Tip:
Highlight text to annotate it
X
Alright. So now that we know about the phonemes of all the languages in the world, the interesting
question is, can we see them? Can we visualize sound? And the answer is, a resounding yes!
You are actually looking at it. This is a program that allows me to see the waveform
which is on the X-axis is time and on the Y-axis is the energy in decibels, or how loud
I am. So if I speak REALLY LOUD I can make these giant patterns. But actually that's
not the most interesting view - that would be the spectrogram.
On the X-axis is time, then on the Y-axis now we have the frequencies, and it's color coded, so that the yellow indicates
the highest energy band, and then it goes to red and to dark.

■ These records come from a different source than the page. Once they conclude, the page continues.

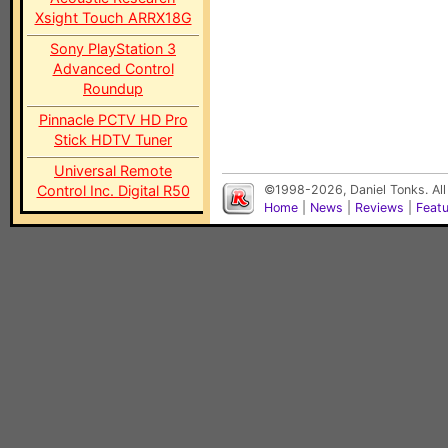
Xsight Touch ARRX18G
Sony PlayStation 3
Advanced Control
Roundup
Pinnacle PCTV HD Pro
Stick HDTV Tuner
Universal Remote
Control Inc. Digital R50
©1998-2026, Daniel Tonks. All
Home
|
News
|
Reviews
|
Feat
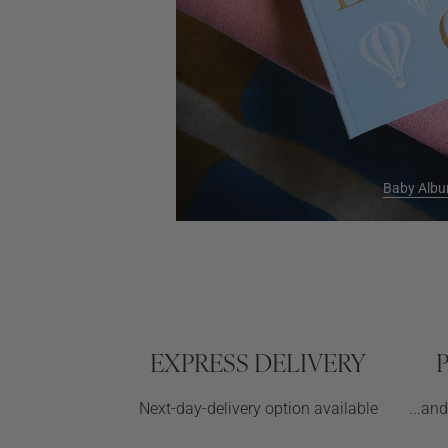
Baby Alb
EXPRESS DELIVERY
Next-day-delivery option available
...an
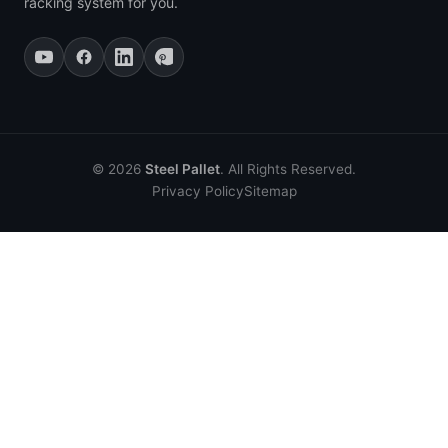
racking system for you.
© 2026
Steel Pallet
. All Rights Reserved.
Privacy Policy
Sitemap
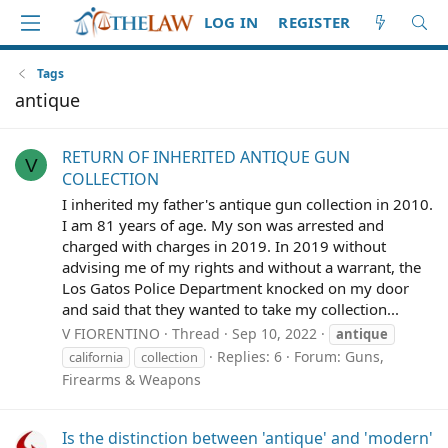
LOG IN
REGISTER
Tags
antique
RETURN OF INHERITED ANTIQUE GUN
V
COLLECTION
I inherited my father's antique gun collection in 2010.
I am 81 years of age. My son was arrested and
charged with charges in 2019. In 2019 without
advising me of my rights and without a warrant, the
Los Gatos Police Department knocked on my door
and said that they wanted to take my collection...
V FIORENTINO
Thread
Sep 10, 2022
antique
Replies: 6
Forum:
Guns,
california
collection
Firearms & Weapons
Is the distinction between 'antique' and 'modern'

So if I can make some different sounds, like the vowels:
You can see they're quite distinct; the highest frequency is different and the second highest frequency is also different.
The amount, the harmonics, the space between the formants is also different.
If we do some fricatives:
You can see that I was indeed mentioning that it was turbulence, it was noise.
From the fricatives, pretty much the energy is spread out across all of the frequency bands.
Applosives, like:
You can see that there is this burst of energy. There is like nothing for a few milliseconds, and then there is this
explosion of energy. So this is actually how speech recognition works. Digital Speech Processing,
fast Fourier transforms, are all techniques to gather the audio and then break it into
these frequency bands and analyze the pattern, and then match it against a known, acoustic model
that tells you, oh this sounds like an F or it sounds like a P, etc.
There are actually scientists who can read the spectrogram. They can look at a picture like this one and
can kind of reconstruct everything that I've said so far.